This paper presents a detailed analysis of three minifracs and a small acid fracture treatment in a well completed in the Devonian Wabamun Formation near the boundary of the Limestone and Burnt Timber gas fields, Alberta. The purpose of this program was to gather data for the design of a large acid fracture treatment, if shown to be economically feasible. The minifracs were pumped consecutively and were comprised of plain water and combinations of gelled water, diesel, silica flour and 100 mesh sand. Calculated bottom-hole pressures are plotted against various time functions to determine the instantaneous shut-in pressure (ISIP), fracture closure pressure (FCP) and the leak-off behavior of various fluid systems. The importance of using FCP selection techniques based on the nature of the flow regime is demonstrated. The recently proposed fracture model of Shlyapobersky et. al. is used to determine the total leak-off coefficients by a global least squares matching technique. Leak-off behavior is shown to be dependent on several factors including the choice of fluid additives, the fracture closure pressure or minimum in situ stress, the presence of natural fractures and possibly the intermediate and major principal in- situ stresses. Anomalously high propagation pressures were observed during one of the minifracs. These high pressures are believed to have caused either natural fractures or secondary induced fractures to open, resulting in nearly an order of magnitude greater leak-off coefficient than was calculated for lower bottom-hole pressures in the same test.

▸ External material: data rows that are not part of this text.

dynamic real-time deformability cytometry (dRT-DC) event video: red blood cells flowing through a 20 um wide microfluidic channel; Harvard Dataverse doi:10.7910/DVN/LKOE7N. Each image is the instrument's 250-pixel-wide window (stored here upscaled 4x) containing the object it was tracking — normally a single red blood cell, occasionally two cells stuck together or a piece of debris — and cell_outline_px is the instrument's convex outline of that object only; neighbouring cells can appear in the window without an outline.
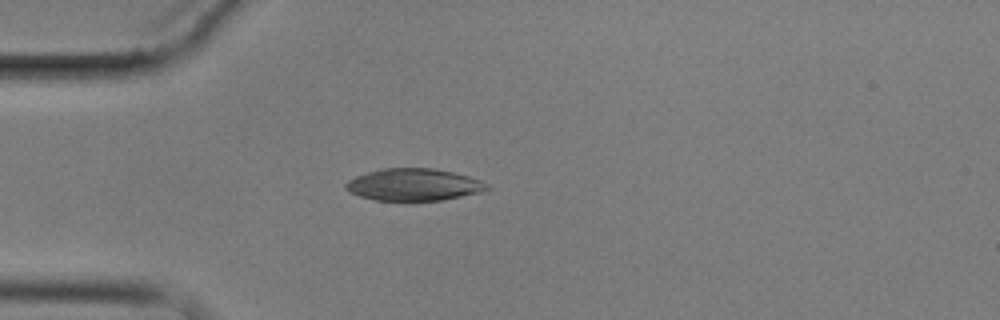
{"species": "common noctule bat (a hibernating species)", "species_latin": "Nyctalus noctula", "temperature_condition": "cold", "stored_images_in_passage": 5, "camera_frame_rate_fps": 3000, "um_per_image_px": 0.085, "animal": {"sex": "male", "body_mass_g": 17.9}, "frame": {"image": 1, "passage_image": 4, "time_ms": 3.667, "image_size_px": [1000, 320], "cell_outline_px": [[492, 188], [480, 192], [440, 200], [376, 200], [360, 196], [348, 192], [344, 188], [344, 184], [348, 180], [356, 176], [380, 168], [432, 168], [452, 172], [468, 176], [480, 180], [488, 184]], "centroid_in_image_um": [35.14, 15.69], "position_along_channel_um": 49.9, "area_um2": 26.3}}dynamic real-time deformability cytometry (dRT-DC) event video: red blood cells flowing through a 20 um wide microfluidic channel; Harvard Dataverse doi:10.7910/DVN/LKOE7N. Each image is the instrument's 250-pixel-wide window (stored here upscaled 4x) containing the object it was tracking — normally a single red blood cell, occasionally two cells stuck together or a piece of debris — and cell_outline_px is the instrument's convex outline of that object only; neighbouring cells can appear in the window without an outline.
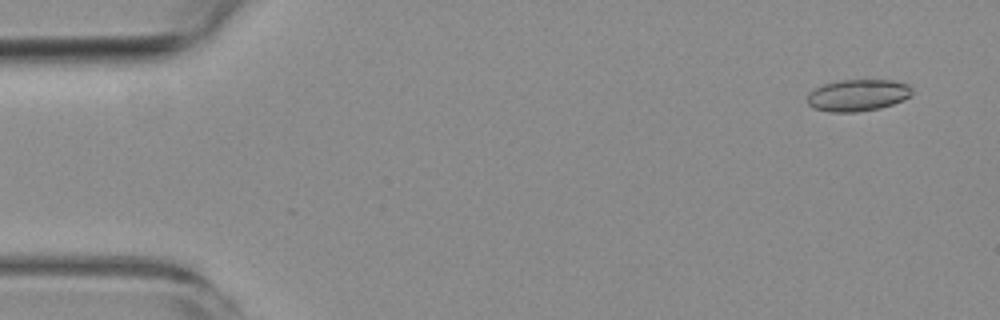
{"species": "common noctule bat (a hibernating species)", "species_latin": "Nyctalus noctula", "temperature_condition": "room temperature", "stored_images_in_passage": 6, "camera_frame_rate_fps": 3000, "um_per_image_px": 0.085, "animal": {"sex": "female", "body_mass_g": 19.3, "forearm_length_mm": 54.1}, "frame": {"image": 1, "passage_image": 1, "time_ms": 0.0, "image_size_px": [1000, 320], "cell_outline_px": [[912, 96], [904, 100], [880, 108], [856, 112], [832, 112], [812, 108], [808, 104], [808, 92], [824, 84], [840, 80], [892, 80], [908, 84], [912, 88]], "centroid_in_image_um": [72.93, 8.09], "position_along_channel_um": 12.1, "area_um2": 19.48}}
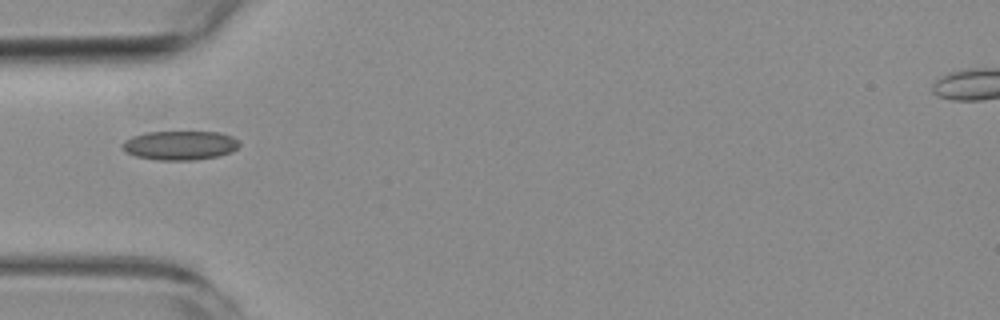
{"frame": {"image": 2, "passage_image": 5, "time_ms": 4.667, "image_size_px": [1000, 320], "cell_outline_px": [[240, 144], [232, 152], [216, 156], [196, 160], [160, 160], [136, 156], [120, 148], [120, 144], [124, 140], [132, 136], [148, 132], [220, 132], [232, 136], [240, 140]], "centroid_in_image_um": [15.3, 12.35], "position_along_channel_um": 69.7, "area_um2": 19.94}}
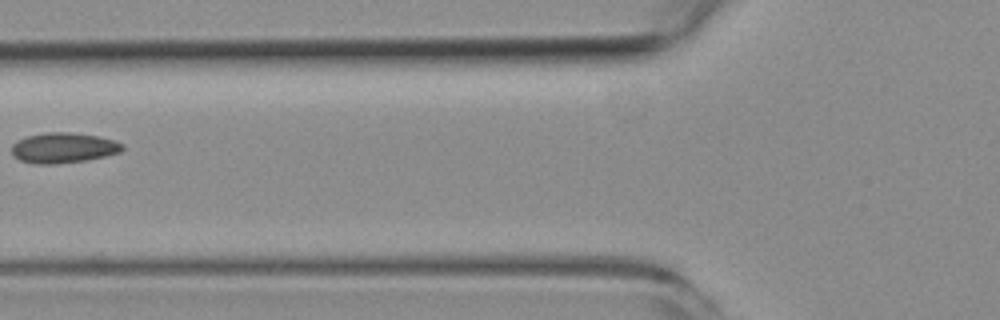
{"frame": {"image": 3, "passage_image": 6, "time_ms": 6.0, "image_size_px": [1000, 320], "cell_outline_px": [[124, 148], [120, 152], [88, 160], [56, 164], [32, 164], [20, 160], [12, 152], [12, 144], [16, 140], [28, 136], [48, 132], [68, 132], [100, 136], [124, 144]], "centroid_in_image_um": [5.39, 12.57], "position_along_channel_um": 120.4, "area_um2": 19.59}}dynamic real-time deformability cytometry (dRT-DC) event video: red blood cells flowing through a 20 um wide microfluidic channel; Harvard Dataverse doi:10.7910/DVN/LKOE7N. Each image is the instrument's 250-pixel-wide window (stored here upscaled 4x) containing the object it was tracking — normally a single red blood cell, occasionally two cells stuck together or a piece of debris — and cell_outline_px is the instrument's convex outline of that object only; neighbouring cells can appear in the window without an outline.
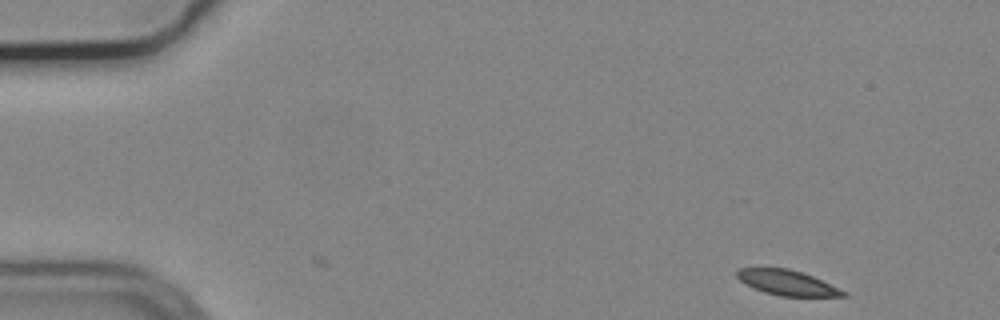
{"species": "common noctule bat (a hibernating species)", "species_latin": "Nyctalus noctula", "temperature_condition": "cold", "stored_images_in_passage": 52, "camera_frame_rate_fps": 3000, "um_per_image_px": 0.085, "animal": {"sex": "male", "body_mass_g": 19.2, "forearm_length_mm": 51.8}, "frame": {"image": 1, "passage_image": 1, "time_ms": 0.0, "image_size_px": [1000, 320], "cell_outline_px": [[848, 296], [780, 296], [764, 292], [752, 288], [744, 284], [736, 276], [736, 272], [740, 268], [788, 268], [812, 276], [848, 292]], "centroid_in_image_um": [66.89, 24.03], "position_along_channel_um": 18.1, "area_um2": 15.49}}
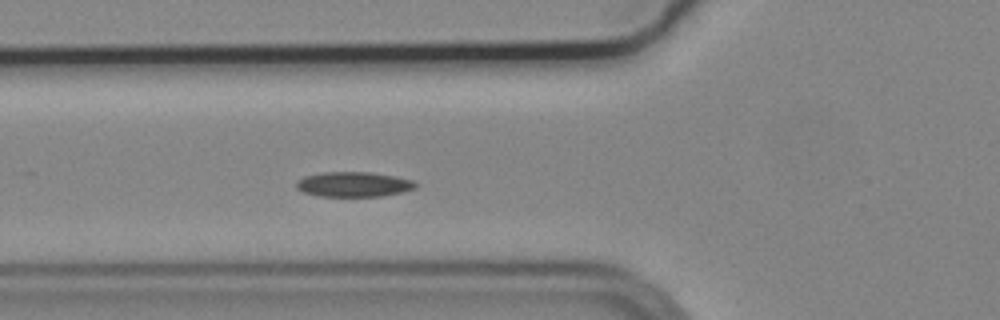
{"frame": {"image": 2, "passage_image": 16, "time_ms": 5.0, "image_size_px": [1000, 320], "cell_outline_px": [[416, 188], [400, 192], [380, 196], [320, 196], [304, 192], [296, 188], [296, 180], [304, 176], [320, 172], [368, 172], [396, 176], [412, 180], [416, 184]], "centroid_in_image_um": [30.01, 15.66], "position_along_channel_um": 95.8, "area_um2": 17.28}}
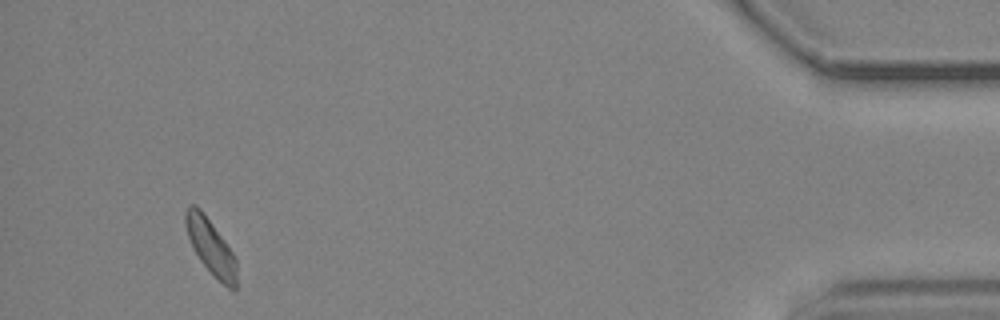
{"frame": {"image": 3, "passage_image": 48, "time_ms": 15.667, "image_size_px": [1000, 320], "cell_outline_px": [[236, 288], [228, 288], [200, 260], [192, 248], [188, 236], [184, 220], [184, 212], [188, 204], [196, 204], [200, 208], [212, 224], [232, 252], [236, 260]], "centroid_in_image_um": [17.86, 20.9], "position_along_channel_um": 417.3, "area_um2": 16.07}}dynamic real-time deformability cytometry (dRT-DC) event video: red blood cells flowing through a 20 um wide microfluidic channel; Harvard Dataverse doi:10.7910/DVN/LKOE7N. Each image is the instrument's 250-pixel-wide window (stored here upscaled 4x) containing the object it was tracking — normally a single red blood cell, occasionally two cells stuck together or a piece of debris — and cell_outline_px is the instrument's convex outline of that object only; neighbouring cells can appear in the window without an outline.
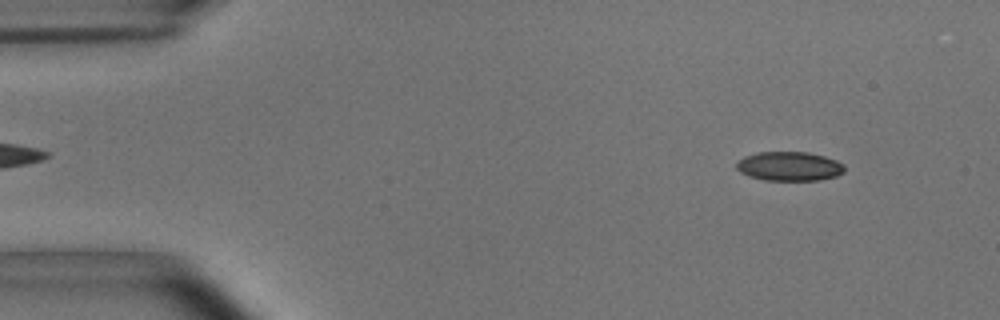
{"species": "common noctule bat (a hibernating species)", "species_latin": "Nyctalus noctula", "temperature_condition": "room temperature", "stored_images_in_passage": 53, "camera_frame_rate_fps": 3000, "um_per_image_px": 0.085, "animal": {"sex": "male", "body_mass_g": 15.6}, "frame": {"image": 1, "passage_image": 5, "time_ms": 1.333, "image_size_px": [1000, 320], "cell_outline_px": [[844, 172], [836, 176], [820, 180], [764, 180], [748, 176], [740, 172], [736, 168], [736, 164], [744, 156], [756, 152], [808, 152], [824, 156], [836, 160], [844, 164]], "centroid_in_image_um": [67.09, 14.13], "position_along_channel_um": 17.9, "area_um2": 18.44}}
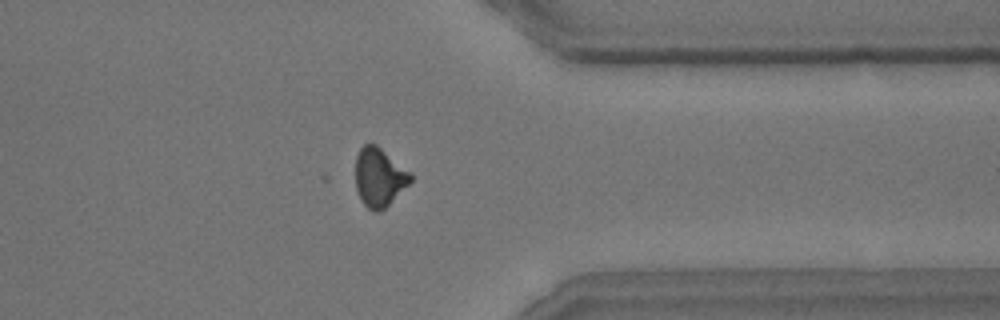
{"frame": {"image": 2, "passage_image": 42, "time_ms": 13.667, "image_size_px": [1000, 320], "cell_outline_px": [[412, 180], [380, 212], [372, 212], [360, 200], [356, 188], [356, 156], [360, 148], [364, 144], [376, 144], [412, 172]], "centroid_in_image_um": [32.23, 15.06], "position_along_channel_um": 379.2, "area_um2": 18.84}}
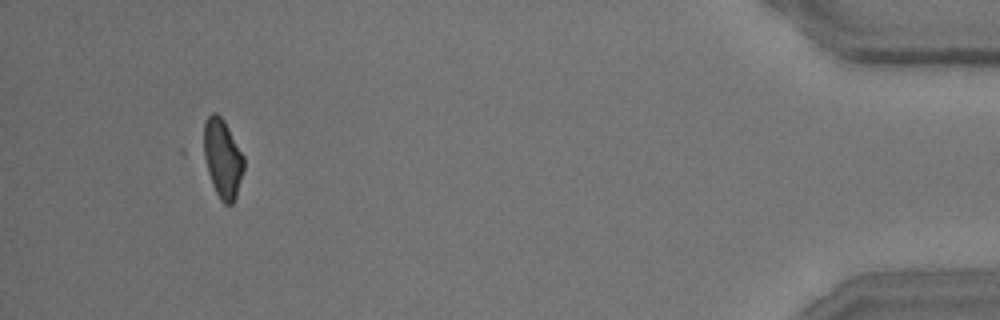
{"frame": {"image": 3, "passage_image": 50, "time_ms": 16.333, "image_size_px": [1000, 320], "cell_outline_px": [[244, 168], [236, 196], [232, 204], [224, 204], [220, 200], [196, 152], [204, 120], [212, 112], [216, 112], [224, 120], [244, 156]], "centroid_in_image_um": [18.77, 13.4], "position_along_channel_um": 416.4, "area_um2": 20.0}, "authors_computed_cell_mechanics": {"area_um2": 19.3052, "velocity_mm_per_s": 3.6947, "shape_relaxation_time_tau1_ms": 6.4725, "shape_relaxation_time_tau2_ms": 6.6083, "deformation_change_tau1": 0.1726, "deformation_change_tau2": 0.1365}}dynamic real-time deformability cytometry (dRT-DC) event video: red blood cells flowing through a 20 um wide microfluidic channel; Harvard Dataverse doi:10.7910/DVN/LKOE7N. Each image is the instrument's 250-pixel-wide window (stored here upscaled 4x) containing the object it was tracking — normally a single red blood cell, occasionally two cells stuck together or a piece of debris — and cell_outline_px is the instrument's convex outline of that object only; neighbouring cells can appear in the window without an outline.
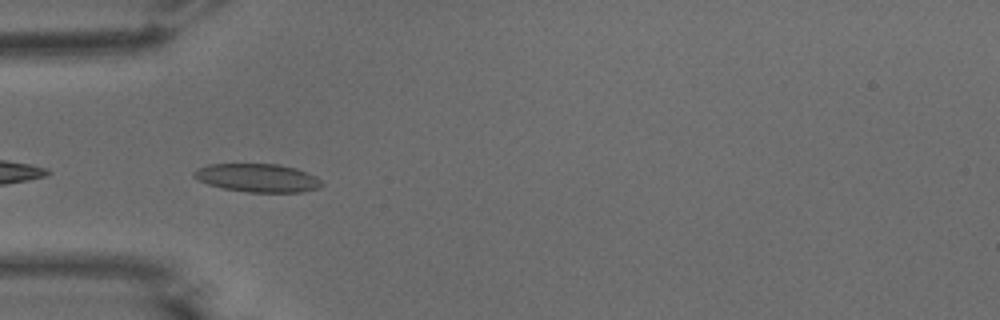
{"species": "common noctule bat (a hibernating species)", "species_latin": "Nyctalus noctula", "temperature_condition": "warm", "stored_images_in_passage": 4, "camera_frame_rate_fps": 3000, "um_per_image_px": 0.085, "animal": {"sex": "male", "body_mass_g": 15.6}, "frame": {"image": 1, "passage_image": 2, "time_ms": 0.333, "image_size_px": [1000, 320], "cell_outline_px": [[324, 184], [320, 188], [300, 192], [248, 192], [224, 188], [208, 184], [192, 176], [192, 172], [196, 168], [208, 164], [276, 164], [296, 168], [316, 176]], "centroid_in_image_um": [21.89, 15.11], "position_along_channel_um": 63.1, "area_um2": 21.1}}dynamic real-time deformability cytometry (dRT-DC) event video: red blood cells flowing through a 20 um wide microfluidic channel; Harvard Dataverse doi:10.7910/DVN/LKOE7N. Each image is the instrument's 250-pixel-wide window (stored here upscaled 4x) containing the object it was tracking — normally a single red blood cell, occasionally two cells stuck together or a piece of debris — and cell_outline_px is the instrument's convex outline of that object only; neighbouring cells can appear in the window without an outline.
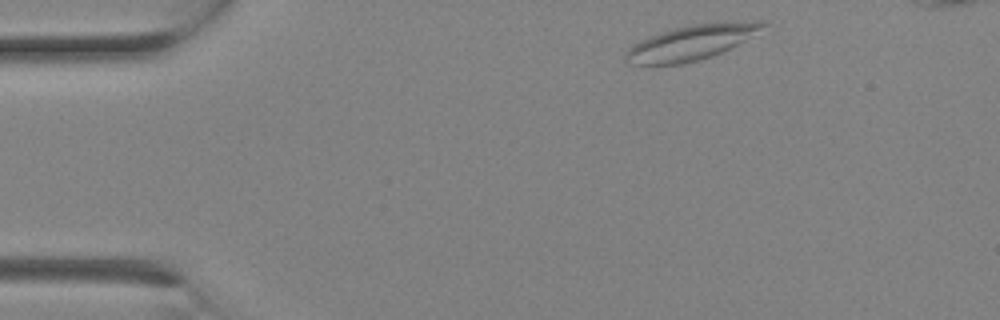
{"species": "Egyptian fruit bat (a non-hibernating species)", "species_latin": "Rousettus aegyptiacus", "temperature_condition": "room temperature", "stored_images_in_passage": 2, "camera_frame_rate_fps": 3000, "um_per_image_px": 0.085, "animal": {"sex": "female"}, "frame": {"image": 1, "passage_image": 1, "time_ms": 0.0, "image_size_px": [1000, 320], "cell_outline_px": [[768, 24], [760, 36], [712, 56], [700, 60], [680, 64], [632, 64], [624, 56], [628, 48], [632, 44], [648, 36], [676, 28], [692, 24], [756, 20], [764, 20]], "centroid_in_image_um": [58.92, 3.59], "position_along_channel_um": 26.1, "area_um2": 28.44}}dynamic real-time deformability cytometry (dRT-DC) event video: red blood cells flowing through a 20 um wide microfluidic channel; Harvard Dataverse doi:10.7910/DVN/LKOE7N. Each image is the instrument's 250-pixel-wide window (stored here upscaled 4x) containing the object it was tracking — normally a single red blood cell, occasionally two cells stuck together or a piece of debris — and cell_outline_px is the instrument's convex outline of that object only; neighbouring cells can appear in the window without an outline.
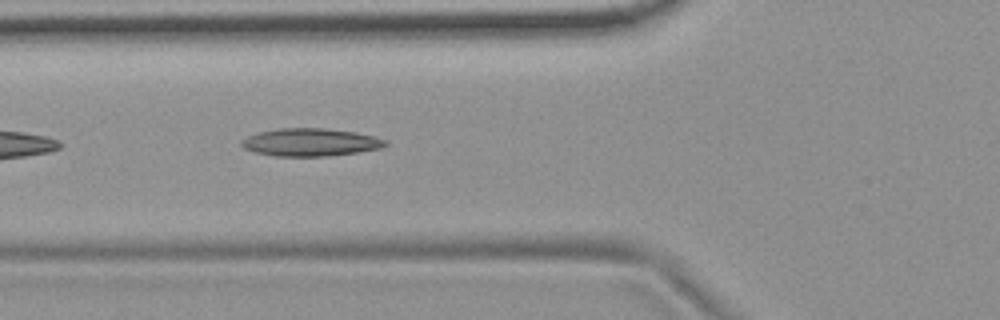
{"species": "common noctule bat (a hibernating species)", "species_latin": "Nyctalus noctula", "temperature_condition": "room temperature", "stored_images_in_passage": 8, "camera_frame_rate_fps": 3000, "um_per_image_px": 0.085, "animal": {"sex": "female", "body_mass_g": 19.9}, "frame": {"image": 1, "passage_image": 5, "time_ms": 1.333, "image_size_px": [1000, 320], "cell_outline_px": [[388, 144], [380, 148], [356, 152], [328, 156], [276, 156], [256, 152], [244, 148], [240, 144], [240, 140], [256, 132], [280, 128], [324, 128], [356, 132], [388, 140]], "centroid_in_image_um": [26.36, 12.08], "position_along_channel_um": 99.4, "area_um2": 23.24}}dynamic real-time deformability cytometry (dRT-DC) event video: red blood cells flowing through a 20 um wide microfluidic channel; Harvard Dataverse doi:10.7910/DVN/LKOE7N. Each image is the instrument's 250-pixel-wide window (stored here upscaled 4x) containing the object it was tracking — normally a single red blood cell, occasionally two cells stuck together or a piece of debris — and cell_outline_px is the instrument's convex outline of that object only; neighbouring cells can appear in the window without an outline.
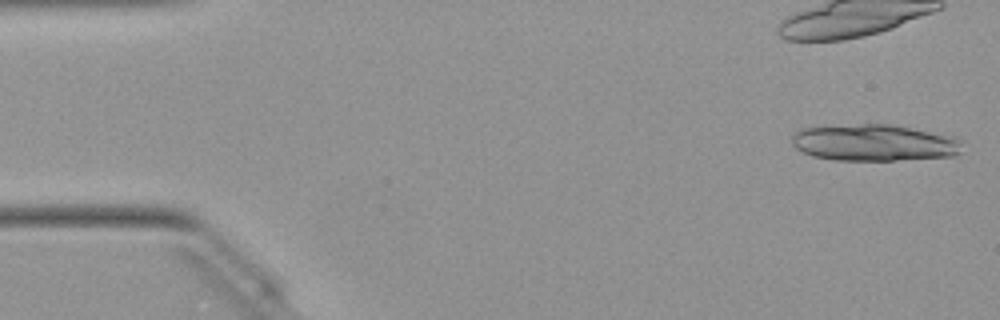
{"species": "Egyptian fruit bat (a non-hibernating species)", "species_latin": "Rousettus aegyptiacus", "temperature_condition": "warm", "stored_images_in_passage": 18, "camera_frame_rate_fps": 3000, "um_per_image_px": 0.085, "animal": {"sex": "female"}, "frame": {"image": 1, "passage_image": 1, "time_ms": 0.0, "image_size_px": [1000, 320], "cell_outline_px": [[964, 140], [960, 152], [956, 156], [892, 160], [832, 160], [812, 156], [796, 148], [792, 144], [792, 136], [800, 128], [860, 124], [892, 124], [960, 136]], "centroid_in_image_um": [74.4, 12.12], "position_along_channel_um": 10.6, "area_um2": 36.93}}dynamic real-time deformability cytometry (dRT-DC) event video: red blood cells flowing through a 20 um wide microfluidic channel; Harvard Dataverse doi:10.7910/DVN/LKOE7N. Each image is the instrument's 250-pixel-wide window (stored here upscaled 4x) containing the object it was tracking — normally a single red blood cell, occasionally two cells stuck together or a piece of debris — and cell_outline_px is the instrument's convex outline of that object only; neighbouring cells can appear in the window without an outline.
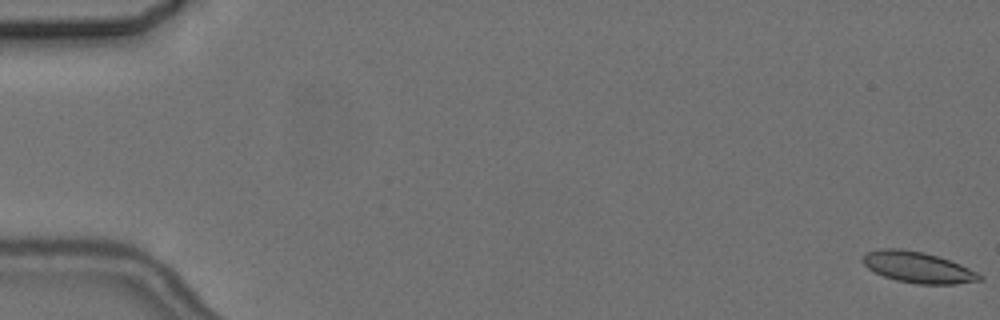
{"species": "common noctule bat (a hibernating species)", "species_latin": "Nyctalus noctula", "temperature_condition": "cold", "stored_images_in_passage": 6, "camera_frame_rate_fps": 3000, "um_per_image_px": 0.085, "animal": {"sex": "female", "body_mass_g": 24.6, "forearm_length_mm": 56.2}, "frame": {"image": 1, "passage_image": 1, "time_ms": 0.0, "image_size_px": [1000, 320], "cell_outline_px": [[984, 280], [956, 284], [916, 284], [896, 280], [884, 276], [868, 268], [860, 260], [860, 256], [868, 252], [880, 248], [900, 248], [924, 252], [960, 264], [984, 276]], "centroid_in_image_um": [78.0, 22.72], "position_along_channel_um": 7.0, "area_um2": 21.21}}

The successful stimulation of wells completed in deep, low permeability, dolomite formations in the Canadian Foothills requires a consideration of fracture geometry and fracturing fluid leak-off behavior. In order to achieve long penetrating fractures with either acid-based or proppant-laden fluids an efficient but non-damaging fluid system is normally desired. The most common procedure for assessing the leak-off behavior, fracture geometry and fracture closure pressure present within the candidate zone is to conduct a minifrac test using the actual pad fluid system proposed for the ensuing treatment. Shell Canada experience in stimulating such reservoirs has been recently described in papers by Milligan et. al. l,2
Minifrac test procedures and interpretation has been the subject of considerable investigation and controversy over the last 10 years 2–12. Despite the extensive work on the topic and at least two international workshops on in-situ stress measurement many uncertainties often remain in the interpretation of hydraulic fracture injection tests. Several factors have been shown to influence the shut-in pressure decline behavior of vertical fractures including: fluid injection rate, fluid theology, permeability, fluid leak-off additives, temperature, fluid compressibility, fluid pressure, minimum horizontal in-situ stress, and the opening of natural fractures. Interpretation techniques have improved considerably and there are now models available which address and correct for many of these effects which may obscure or distort the fracture closure pressure and the total leak-off coefficient.12,13
This paper presents a case history describing a series of minifracs followed by a small acid fracture treatment on a shut-in gas well located near the boundary defining the present-day Limestone and Burnt Timber gas fields, Alberta (Figure I).